+++ STORED DATA
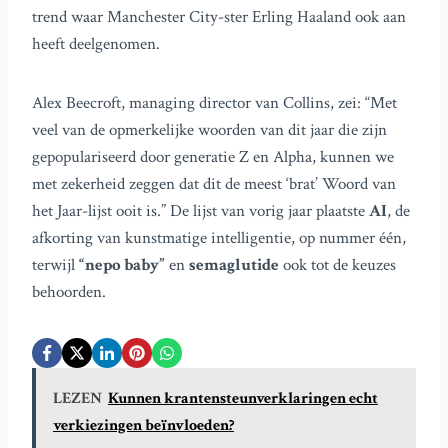
trend waar Manchester City-ster Erling Haaland ook aan
heeft deelgenomen.
Alex Beecroft, managing director van Collins, zei: “Met
veel van de opmerkelijke woorden van dit jaar die zijn
gepopulariseerd door generatie Z en Alpha, kunnen we
met zekerheid zeggen dat dit de meest ‘brat’ Woord van
het Jaar-lijst ooit is.” De lijst van vorig jaar plaatste
AI
, de
afkorting van kunstmatige intelligentie, op nummer één,
terwijl
“nepo baby”
en
semaglutide
ook tot de keuzes
behoorden.
LEZEN
Kunnen krantensteunverklaringen echt
verkiezingen beïnvloeden?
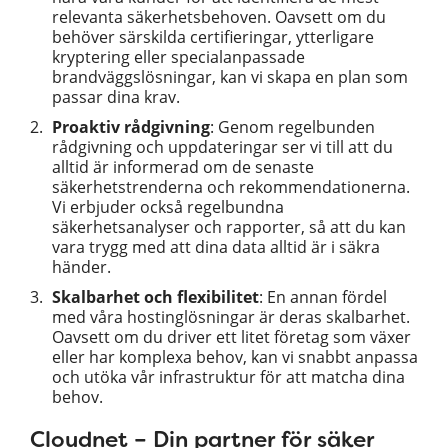
relevanta säkerhetsbehoven. Oavsett om du
behöver särskilda certifieringar, ytterligare
kryptering eller specialanpassade
brandväggslösningar, kan vi skapa en plan som
passar dina krav.
Proaktiv rådgivning
: Genom regelbunden
rådgivning och uppdateringar ser vi till att du
alltid är informerad om de senaste
säkerhetstrenderna och rekommendationerna.
Vi erbjuder också regelbundna
säkerhetsanalyser och rapporter, så att du kan
vara trygg med att dina data alltid är i säkra
händer.
Skalbarhet och flexibilitet
: En annan fördel
med våra hostinglösningar är deras skalbarhet.
Oavsett om du driver ett litet företag som växer
eller har komplexa behov, kan vi snabbt anpassa
och utöka vår infrastruktur för att matcha dina
behov.
Cloudnet – Din partner för säker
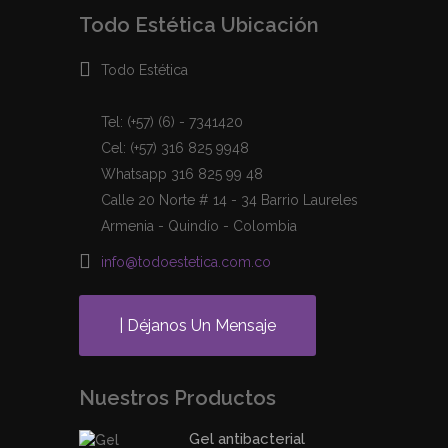
Todo Estética Ubicación
Todo Estética
Tel: (+57) (6) - 7341420
Cel: (+57) 316 825 9948
Whatsapp 316 825 99 48
Calle 20 Norte # 14 - 34 Barrio Laureles
Armenia - Quindío - Colombia
info@todoestetica.com.co
| Déjanos Un Mensaje
Nuestros Productos
Gel antibacterial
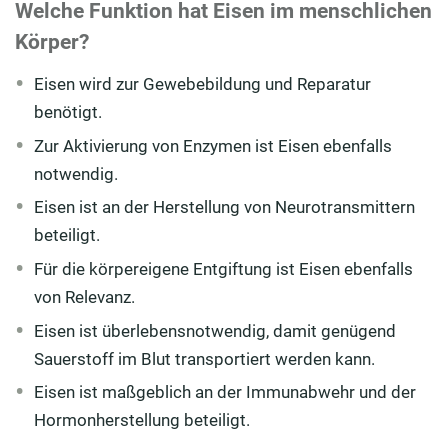
Welche Funktion hat Eisen im menschlichen
Körper?
Eisen wird zur Gewebebildung und Reparatur
benötigt.
Zur Aktivierung von Enzymen ist Eisen ebenfalls
notwendig.
Eisen ist an der Herstellung von Neurotransmittern
beteiligt.
Für die körpereigene Entgiftung ist Eisen ebenfalls
von Relevanz.
Eisen ist überlebensnotwendig, damit genügend
Sauerstoff im Blut transportiert werden kann.
Eisen ist maßgeblich an der Immunabwehr und der
Hormonherstellung beteiligt.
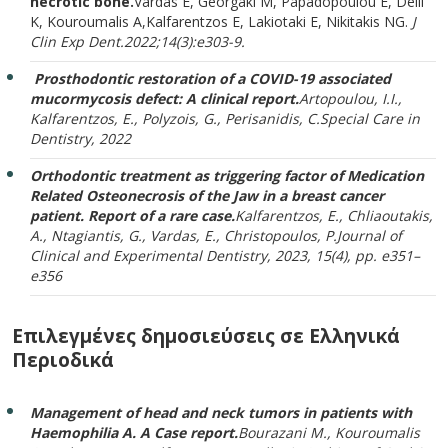
necrotic bone.
Vardas E, Georgaki M, Papadopoulou E, Delli
K, Kouroumalis A,Kalfarentzos E, Lakiotaki E, Nikitakis NG.
J
Clin Exp Dent.
2022;14(3):e303-9.
Prosthodontic restoration of a COVID-19 associated
mucormycosis defect: A clinical report.
Artopoulou, I.I.,
Kalfarentzos, E., Polyzois, G., Perisanidis, C.
Special Care in
Dentistry, 2022
Orthodontic treatment as triggering factor of Medication
Related Osteonecrosis of the Jaw in a breast cancer
patient. Report of a rare case.
Kalfarentzos, E., Chliaoutakis,
A., Ntagiantis, G., Vardas, E., Christopoulos, P.
Journal of
Clinical and Experimental Dentistry, 2023, 15(4), pp. e351–
e356
Επιλεγμένες δημοσιεύσεις σε Ελληνικά
Περιοδικά
Management of head and neck tumors in patients with
Haemophilia A. A Case report.
Bourazani M., Kouroumalis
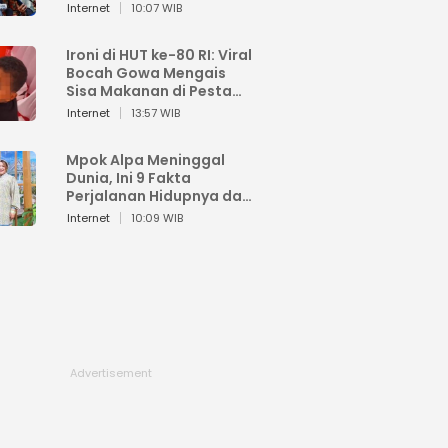
Sahroni: Enggak Senang
Internet
10:07 WIB
Lihat Orang Senang
Ironi di HUT ke-80 RI: Viral
Bocah Gowa Mengais
Sisa Makanan di Pesta
Kemerdekaan
Internet
13:57 WIB
Mpok Alpa Meninggal
Dunia, Ini 9 Fakta
Perjalanan Hidupnya dari
Viral hingga Puncak
Internet
10:09 WIB
Karier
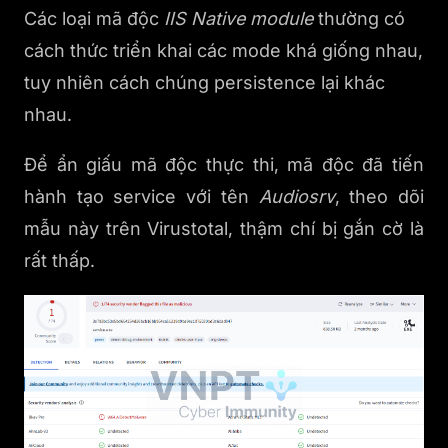
Các loại mã độc
IIS Native module
thường có
cách thức triển khai các mode khá giống nhau,
tuy nhiên cách chúng persistence lại khác
nhau.
Để ẩn giấu mã độc thực thi, mã độc đã tiến
hành tạo service với tên
Audiosrv
, theo dõi
mẫu này trên Virustotal, thậm chí bị gắn cờ là
rất thấp.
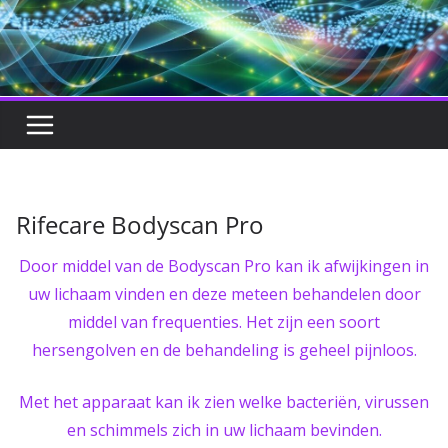
Rifecare Bodyscan Pro
Door middel van de Bodyscan Pro kan ik afwijkingen in
uw lichaam vinden en deze meteen behandelen door
middel van frequenties. Het zijn een soort
hersengolven en de behandeling is geheel pijnloos.
Met het apparaat kan ik zien welke bacteriën, virussen
en schimmels zich in uw lichaam bevinden.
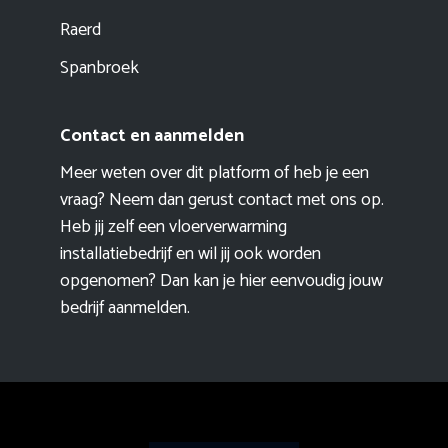
Raerd
Spanbroek
Contact en aanmelden
Meer weten over dit platform of heb je een
vraag? Neem dan gerust contact met ons op.
Heb jij zelf een vloerverwarming
installatiebedrijf en wil jij ook worden
opgenomen? Dan kan je hier eenvoudig
jouw
bedrijf aanmelden
.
++++++
EXERCISE BRIEF:
For each line above that contains the word "dina", make a copy.

ANSWER:
passar dina krav.
vara trygg med att dina data alltid är i säkra
och utöka vår infrastruktur för att matcha dina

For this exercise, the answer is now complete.